France Telecom's latest convertible bond offering has confused some European credit derivatives traders by once again bringing up the issue of whether convertibles can be delivered to holders of credit-default swaps in the event of a default. This time the issue revolves around the fine print on the EUR3.5 billion (USD3.1 billion) convertible bond the telecom giant issued last month. Some traders said convertibles from the deal should not be treated as deliverable because of a caveat in the deal's documentation, while others said the market appears to be treating the convertibles as deliverable and has ignored the fine print. Five-year default protection on the telecom company widened about 50 basis points to 180bps on news of the convertible, partly on the assumption it would be deliverable in a credit event.
The confusion comes in the first test case for convertible deliverability since the International Swaps and Derivatives Association's move early last month to clarify its definitions and state that convertibles are deliverable. But ISDA's amendment does not call for delivery in convertibles issued with a so-called mandatory exchangeable term, as in the France Telecom bond. However, Stacy Carey, a policy maker at ISDA in New York, maintained the France Telecom bonds would be deliverable.

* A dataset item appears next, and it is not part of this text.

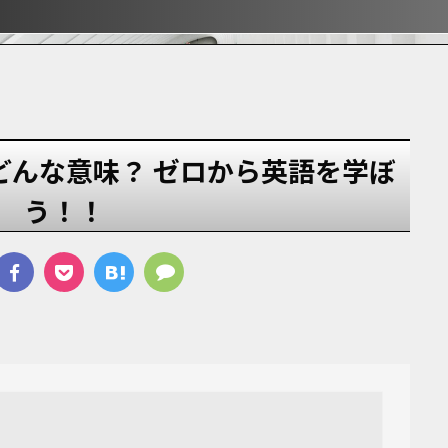
ぶ！！
ぶ！！
宿
 ってどんな意味？ ゼロから英語を学ぼ
う！！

Convertibles have come to the fore in the credit derivatives market since uncertainties over deliverability after the default of Railtrack. "Some people did think [France Telecom] is deliverable, but in other people's opinion this [caveat] renders it undeliverable," said one trader in London, whose bank participated in the bond offering. Another trader countered by saying, "no matter what the language in the deal, these bonds will be deliverable," because of ISDA's amendment and market convention. But he added: "There's still a fair amount of uncertainty."
Traders noted that although default spreads on France Telecom have tightened to their pre-deal level of around 130bps, it is difficult to determine whether any of this is because the market is treating the bonds as non-deliverable, given the market as a whole has tightened.